Deux Canadair déployés pour un incendie exceptionnel à Fontainebleau.
Environ 800 hectares avaient été parcourus lundi matin dans ce massif forestier d’un peu plus de 20.000 ha, emblématique poumon vert à 60 km au sud-est de Paris. Selon un point du service départemental d’incendie et de secours (Sdis) lundi matin, environ 200 personnes ont dû être mises en sécurité, notamment dans les communes d’Achères-la-Forêt et du Vaudoué, en raison de la propagation de l’incendie.
800 hectares ont été touchés lundi matin dans ce massif forestier de plus de 20.000 hectares, considéré comme un poumon vert à 60 km au sud-est de Paris.
« Huit cents hectares, ça va se voir de haut… On va pleurer notre forêt », a déclaré dans la nuit le premier adjoint au maire du Vaudoué, Didier Buguinet, qui avoue n’avoir « jamais vu ça ».
La Seine-et-Marne fait face à plusieurs incendies d’ampleur depuis le déclenchement de la vigilance canicule rouge samedi, dont trois étaient des feux de chaume ayant consumé près de 400 hectares avant d’être maîtrisés.
La circulation ferroviaire a repris « à une vitesse normale » ce lundi matin sur la ligne à grande vitesse reliant Paris à Lyon, selon SNCF Réseau, après qu’un incendie en forêt de Fontainebleau, proche de la ligne, ait endommagé des câbles et bloqué la circulation des trains.
« Les travaux de réparation des câbles brûlés par l’incendie qui a touché la LGV sud-est hier après-midi près de Fontainebleau sont terminés », a précisé un porte-parole de SNCF Réseau. Il a ajouté que « les trains reliant Paris et Lyon » allaient de nouveau « rouler sur la ligne à grande vitesse sur l’ensemble de leur parcours sans passer par l’itinéraire de contournement ».
Dimanche, les incendies avaient entraîné l’interruption de la circulation sur une section de l’autoroute A6, de même que sur l’A5, plus à l’est. Un panache de fumée dégageant de la forêt était visible à 20 km de distance, tandis que des camions de pompiers accédaient au sinistre par des routes forestières, assistés par des agriculteurs qui attelaient des citernes d’eau à leurs tracteurs. Malgré les recommandations des secours de rester confinés, certains habitants sortaient pour observer ce déploiement de véhicules de secours et de police dans la fumée âcre.
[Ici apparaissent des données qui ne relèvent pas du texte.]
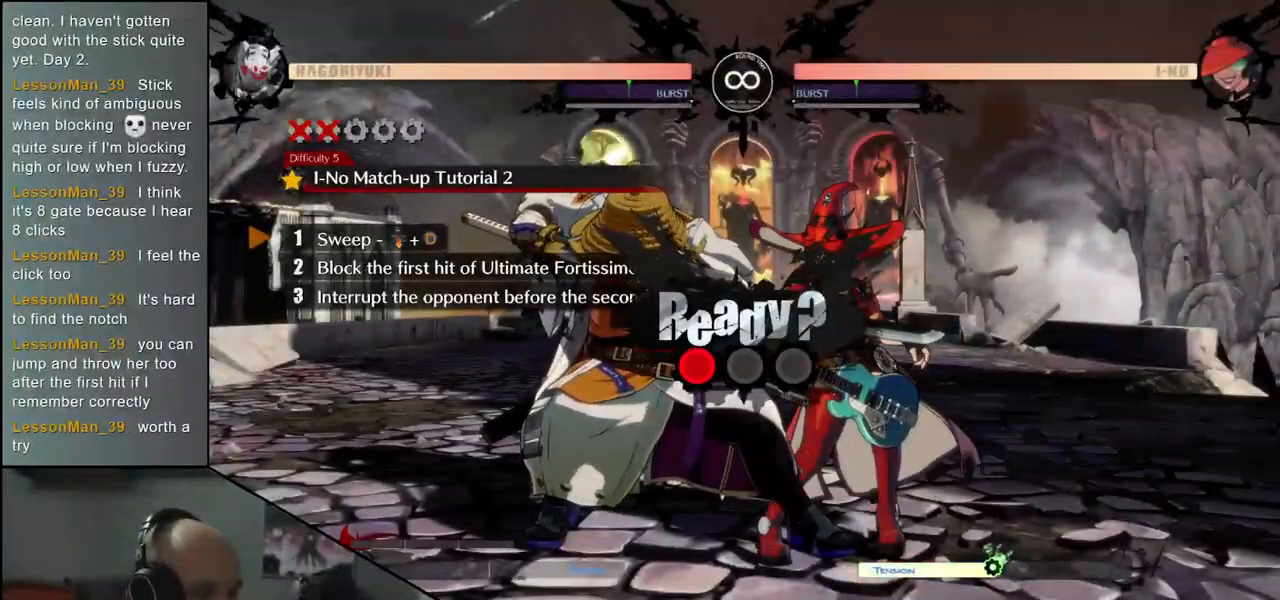
{"buttons": [], "left_stick": "down-left", "events": []}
Selon un rapport du service départemental d’incendie et de secours (Sdis) diffusé lundi matin, environ 200 personnes ont dû être mises en sécurité, notamment dans les localités d’Achères-la-Forêt et du Vaudoué, en raison de la propagation de l’incendie.
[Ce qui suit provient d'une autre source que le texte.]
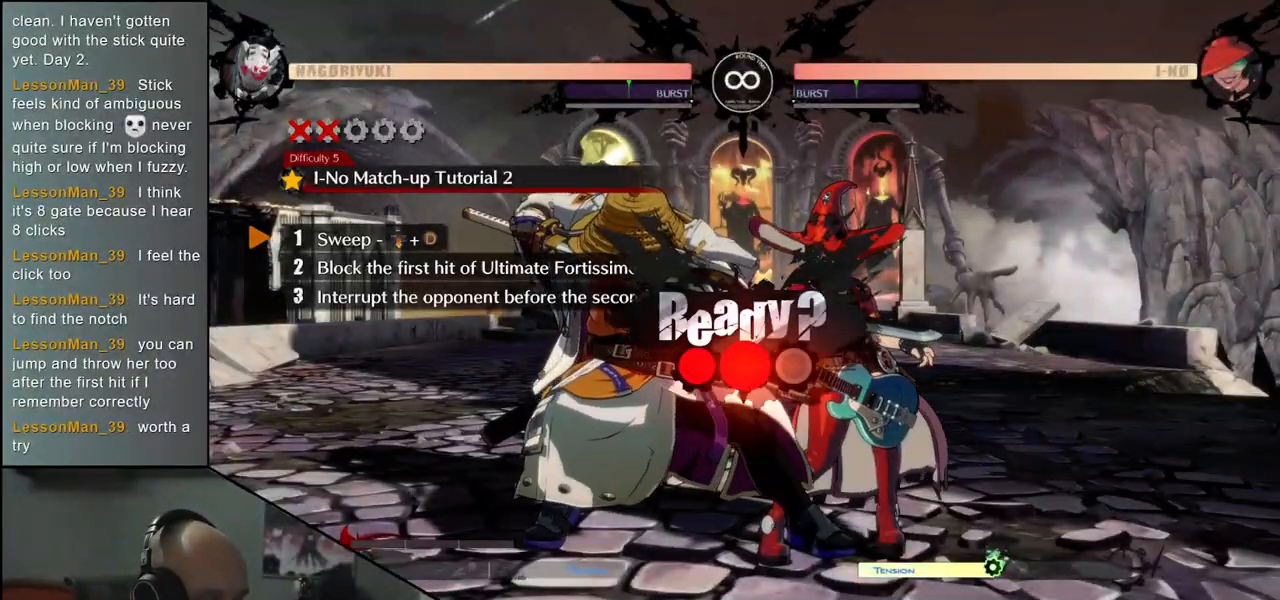
{"buttons": [], "left_stick": "down-left", "events": []}
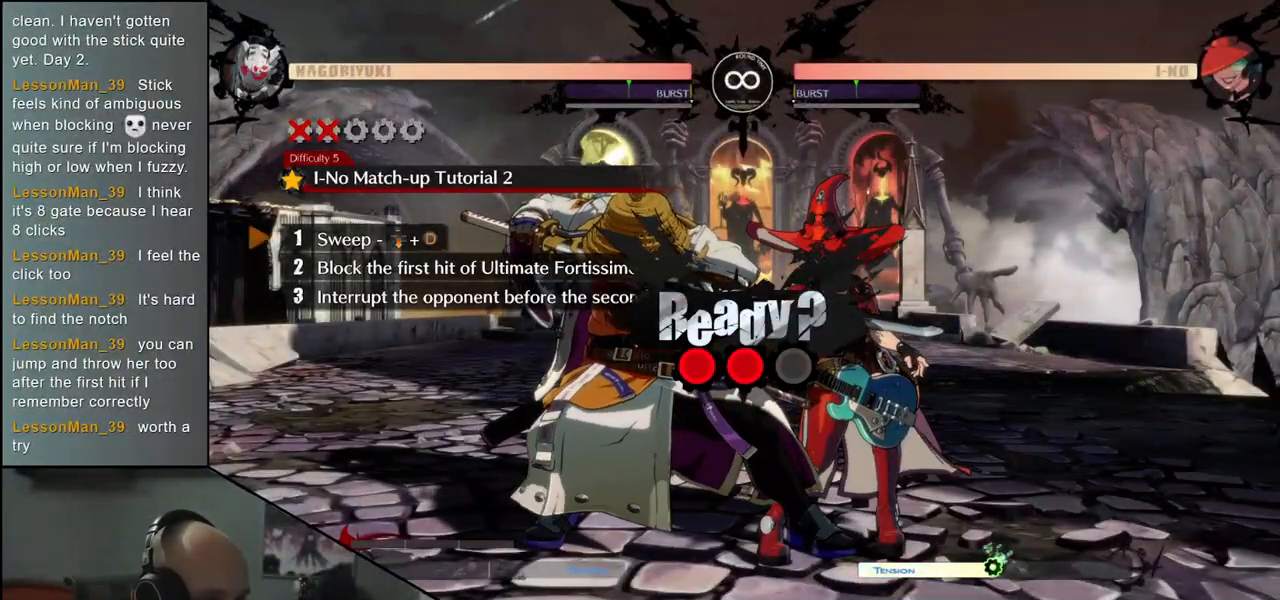
{"buttons": ["L1"], "left_stick": "down-left", "events": [[417, "L1", "down"]]}
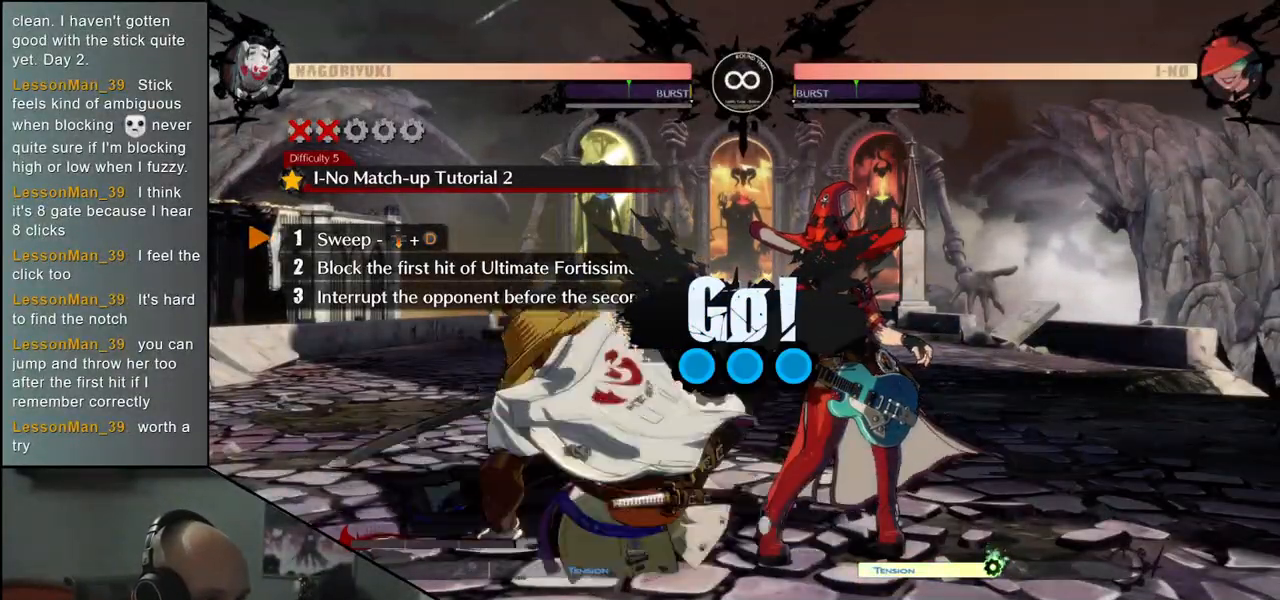
{"buttons": [], "left_stick": "down-left", "events": [[17, "L1", "up"]]}
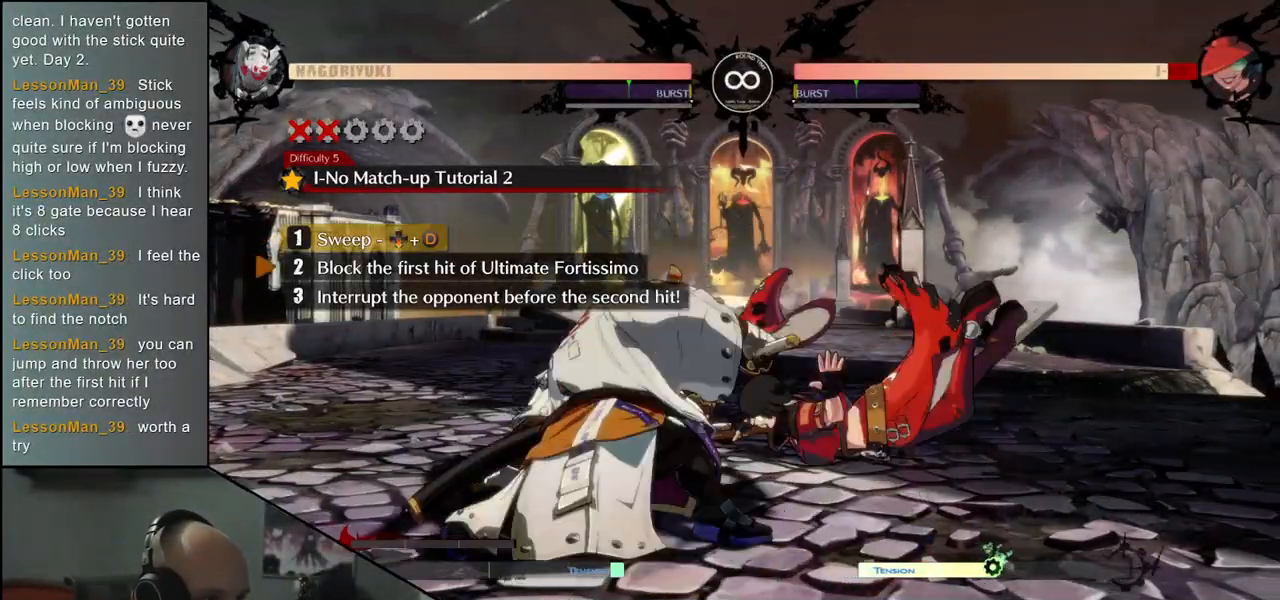
{"buttons": [], "left_stick": "down-left", "events": []}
Le ministre de l’Intérieur, Laurent Nuñez, est sur place depuis neuf heures. « La situation est amenée à durer », a indiqué la préfecture. « L’objectif est de sauver les vies et les biens », a déclaré dimanche le lieutenant-colonel Eric Brocardi, porte-parole de la Fédération nationale des sapeurs-pompiers de France.
Les fortes chaleurs, qui affectent l’Île-de-France et une grande partie du pays depuis plusieurs jours, augmentent considérablement le risque de départs de feux, exacerbés par la sécheresse des sols. Partout en France, les secours sont mobilisés pour lutter contre les flammes : Pyrénées-Orientales, Drôme, Lot, Savoie, mais aussi dans des zones plus au nord telles que l’Indre ou la Loire-Atlantique, témoignant que toutes les régions sont menacées par ces incendies estivaux, renforcés par des vagues de chaleur toujours plus fréquentes.
D’après Laurent Nuñez, une fois le bilan « consolidé », on comptera « 25.000 hectares brûlés » en France, soit « deux fois plus par rapport à la même période » en 2025. Les autorités ont averti que les responsables de ces sinistres, qu’ils soient volontaires ou par imprudence, seront poursuivis pénalement. Elles ne « laisseront rien passer », a prévenu le ministre, ajoutant que 32 personnes avaient été placées en garde à vue depuis le début de l’été.